[Opening Material for this exercise section]
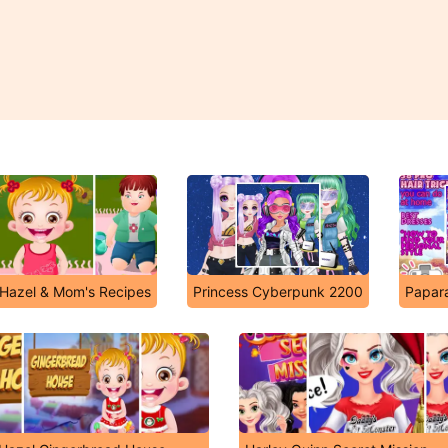
 Hazel & Mom's Recipes
Princess Cyberpunk 2200
Papara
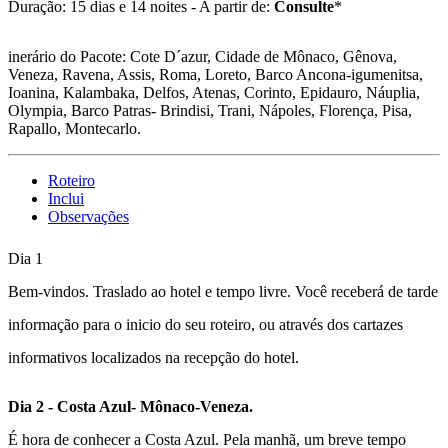
Duração: 15 dias e 14 noites - A partir de:
Consulte
*
inerário do Pacote: Cote D´azur, Cidade de Mônaco, Gênova,
Veneza, Ravena, Assis, Roma, Loreto, Barco Ancona-igumenitsa,
Ioanina, Kalambaka, Delfos, Atenas, Corinto, Epidauro, Náuplia,
Olympia, Barco Patras- Brindisi, Trani, Nápoles, Florença, Pisa,
Rapallo, Montecarlo.
Roteiro
Inclui
Observações
Dia 1
Bem-vindos.
Traslado ao hotel
e tempo livre. Você receberá de tarde
informação para o inicio do seu roteiro, ou através dos cartazes
informativos localizados na recepção do hotel.
Dia 2 - Costa Azul- Mônaco-Veneza.
É hora de conhecer a Costa Azul. Pela manhã, um breve tempo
[Closing Material for this exercise section]
Action item
Reproduce every line of text in the rows above verbatim, omitting the pictures from your answer.

Output of the task
 Hazel & Mom's Recipes
Princess Cyberpunk 2200
Papara
Duração: 15 dias e 14 noites - A partir de:
Consulte
*
inerário do Pacote: Cote D´azur, Cidade de Mônaco, Gênova,
Veneza, Ravena, Assis, Roma, Loreto, Barco Ancona-igumenitsa,
Ioanina, Kalambaka, Delfos, Atenas, Corinto, Epidauro, Náuplia,
Olympia, Barco Patras- Brindisi, Trani, Nápoles, Florença, Pisa,
Rapallo, Montecarlo.
Roteiro
Inclui
Observações
Dia 1
Bem-vindos.
Traslado ao hotel
e tempo livre. Você receberá de tarde
informação para o inicio do seu roteiro, ou através dos cartazes
informativos localizados na recepção do hotel.
Dia 2 - Costa Azul- Mônaco-Veneza.
É hora de conhecer a Costa Azul. Pela manhã, um breve tempo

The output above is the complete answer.